Goals:
(A) In the breakup advice thread, why does the poster say the gifts from the ex can't be thrown away?
(B) Pick up the breakup advice thread after its final sentence and write the next part.

Extract provided:
◇ ◇ ◇

She's not going to get back with you and you have to accept that.

Stop messaging her, find someone else, do something that distracts you from her.

I'm sorry to hear how much you loved her, but break ups are never easy, for anyone. You have to buck up and care for yourself, instead of about her.

Just move on dude. Some things just dont work some times. And stop them drugs.

I second this.

The drugs are escapism. They're not actually doing you any good.

I tried to keep myself occupied but i always end up thinking about her and looking at pictures of us. I read about people not being able to move on years after the break up and im scared i ll be one of them

If i am sober i am thinking about her, i use drugs to forget what happened, to forget the drama

How do you move on?

Kys

Exactly...

Delete the pictures. Remove her from your social media. Remove her from whatever else you have in your life, picture frames, gifts, belongings, etc... It was only half a year. Don't tell me it can't be done. The less incentive you have to have her in your memory, the more you'll be able to move on.

Instead of thinking "I want to be with her again", think "She's over me and I must accept that"

She's not the only woman out there, and you're not the only one with a bad break up. The longer you keep dwelling, the longer you'll be miserable.

Doing so would erase all memories of the best time of my life. Unfortunately i cannot throw away the gifts, as they are hoodies, the only hoodies i have. They do mean a lot tho :(

The goal here is to not think about her while you're sober.

The drugs are a bandaid to a gash.

Get new hoodies. Throw them out or burn them.

You have to recognize that the memories are no longer happy. They are painful.
You have to heal, and to heal, you have to move on.

How many times are you going to start this same thread?

I would be fucking destroyed if i burned the hoodies and deleted the photos

Again how do you do this?

U are suggesting a satanic ritual.

Kys seems the only solution

Then there's no point in asking for advice here, because you DON'T want to over her.

Get new hoodies at a thrift store or donation center, and throw out the ones you have. Delete the pictures. As long as they're there, you won't be able to move on, because they will continue to trigger your memories.

>I would be fucking destroyed if i burned the hoodies

Why? Just donate them to Salvation army or sell them online

>deleted the photos

Fucking do it mang

Don't pussy out on me.

I recently had a breakup as well and it's two years. Found her cheating and dump her. We don't deserve that shit.

◇ ◇ ◇

Collected data:

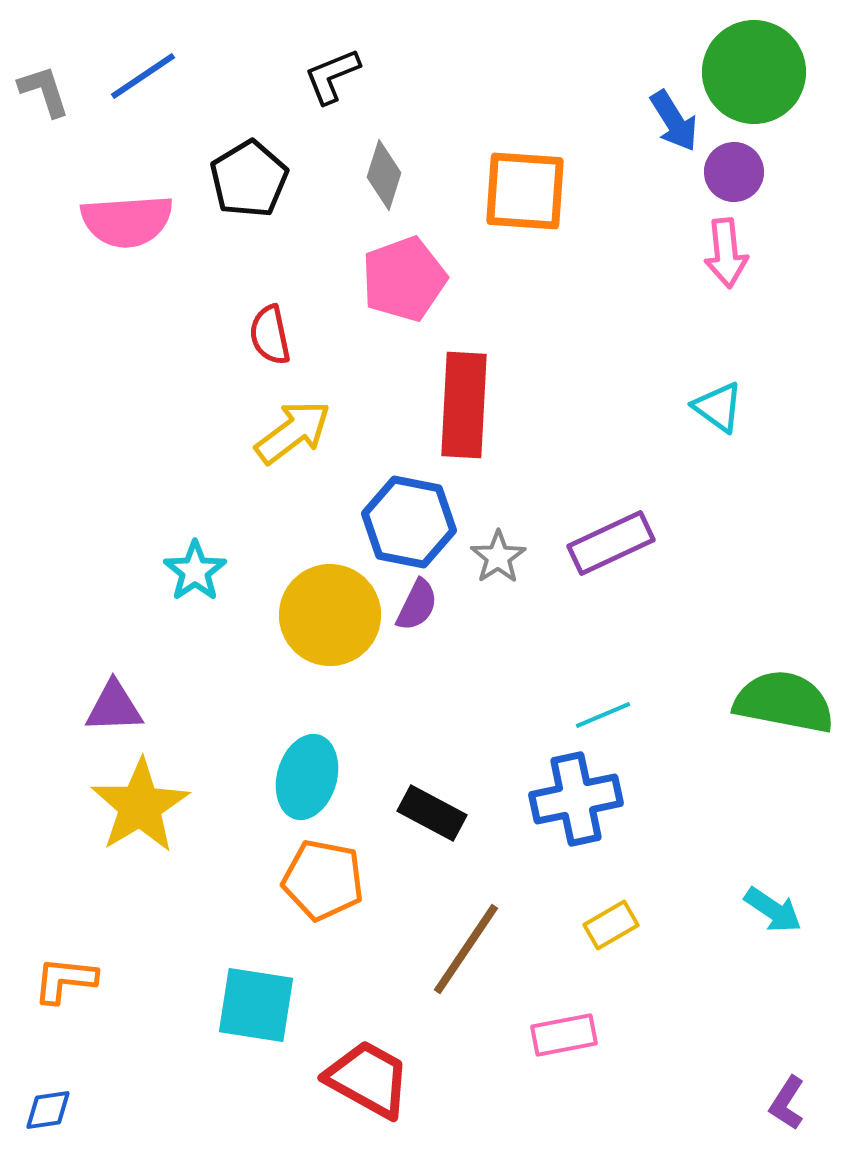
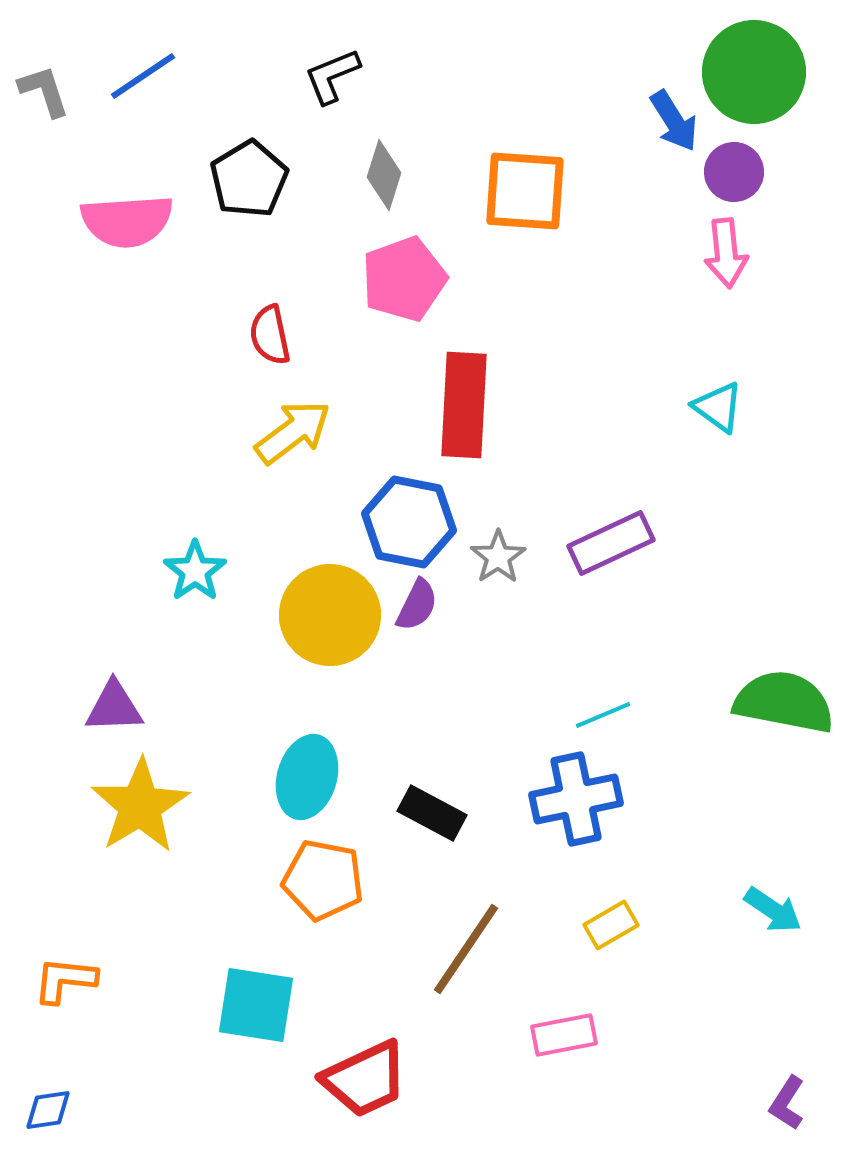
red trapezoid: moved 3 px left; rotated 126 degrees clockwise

◇ ◇ ◇

Answers provided:
(A) The gifts are hoodies, and they are the only hoodies the poster has.

(B)
Also I once had a half a year relationship. I got over by being busy and just going out.

Once you do it. You are stuck with them for life.

OP I am contemplating suicide over in the gioyc thread

I had this done to me.

It's evil of her. She was suicidal and passed it to me.

I guess that's how it goes. You helped make her happy and that's something right?

In the after life you WILL meet again and she WILL know the full truth of this.

She will regret it for eternity.

Find some peace in that cause I did and maybe if this board does anything you will too.

Oh, fuck you. This is why she doesn't want to get back with you. You're making her your everything in life. Go do something else, or at least transform your misery into music, drawings, painting, dance, whatever.

She did mention that she was uneasy knowing i love her more than literally anything. Why "fuck you" what was wrong in making her my number 1 priority?

>Why "fuck you"
Your annoying attitude.
>She did mention that she was uneasy knowing i love her more than literally anything
Bingo.
>what was wrong in making her my number 1 priority?
People don't like to be the tether for someone else to this mortal coil.

Since you re the only one that struck me to reality until now, what do i do? Do i keep hoping for a future? How do i get over? Do i delete the photos and throw away the hoodies? How the fuck do i stop the drug abuse, if i am sober i am crying all the time. What do i fucking do

But i swear i wasnt the only faulty one. She brought harm to the relationship as well

You NEED to realize that drug abuse is a dead end. You will become dependent, you will become less functional, you will spend money you shouldn't on it. You will die poor, cold, and hungry.

After you kick drugs, you just need to find things to do. My girlfriend broke up with me because I, too, put too much pressure on her. I took up guitar for the first time in a while, I got a steady job, bought myself things I wanted like a better computer for video games, started working out to really sad music for catharsis. I'm in a good place, never thought I would be. I figured, like you, that I would never get over it. But the memory of the pain lessens and lessens. It sounds like it'll take a while, but it can for you too. Just gotta keep moving.
I don't doubt it, but she's gone.

I understand what you're saying. But i just keep thinking thinking that maybe months from now we ll be together again... is it bad to think about this in the long run? What about pictures? Do i delete them? Also i need to gain the self control to not check her instagram, but i just cant right now

>But i just keep thinking thinking that maybe months from now we ll be together again
Don't do that. You're setting up expectations, unrealistic ones at that.
>What about pictures? Do i delete them?
It wouldn't hurt.
>Also i need to gain the self control to not check her instagram, but i just cant right now
Go do something else that will improve who you are. Look at yourself. Would you date you? The only qualities you have right now are being whiny and clingy. Stop that.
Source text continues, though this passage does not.